(Collected data entries)
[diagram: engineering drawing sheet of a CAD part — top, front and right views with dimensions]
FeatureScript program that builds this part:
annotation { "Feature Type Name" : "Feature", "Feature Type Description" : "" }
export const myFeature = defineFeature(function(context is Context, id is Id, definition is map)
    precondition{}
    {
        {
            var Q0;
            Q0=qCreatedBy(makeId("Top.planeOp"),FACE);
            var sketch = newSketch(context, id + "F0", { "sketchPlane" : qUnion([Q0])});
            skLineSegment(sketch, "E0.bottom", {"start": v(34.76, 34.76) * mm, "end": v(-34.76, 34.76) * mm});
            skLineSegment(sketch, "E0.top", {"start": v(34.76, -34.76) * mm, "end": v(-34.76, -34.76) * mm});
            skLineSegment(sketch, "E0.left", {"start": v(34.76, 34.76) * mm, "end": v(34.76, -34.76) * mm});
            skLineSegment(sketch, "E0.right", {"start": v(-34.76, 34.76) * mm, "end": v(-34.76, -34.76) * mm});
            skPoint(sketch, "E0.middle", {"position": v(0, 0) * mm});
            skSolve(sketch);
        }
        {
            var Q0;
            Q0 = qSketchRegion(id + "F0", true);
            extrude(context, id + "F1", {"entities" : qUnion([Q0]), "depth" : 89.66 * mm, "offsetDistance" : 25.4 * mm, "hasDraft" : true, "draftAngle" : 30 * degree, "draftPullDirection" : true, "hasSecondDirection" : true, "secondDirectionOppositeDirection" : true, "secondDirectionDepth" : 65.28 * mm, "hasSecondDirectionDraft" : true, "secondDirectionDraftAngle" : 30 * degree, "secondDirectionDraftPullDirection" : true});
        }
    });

- **WHAT TO DO**
Gather every line of the records that contains the string "right", treating uppercase and lowercase letters as different.

- **SOLUTION FOR THIS TASK**
[diagram: engineering drawing sheet of a CAD part — top, front and right views with dimensions]
            skLineSegment(sketch, "E0.right", {"start": v(-34.76, 34.76) * mm, "end": v(-34.76, -34.76) * mm});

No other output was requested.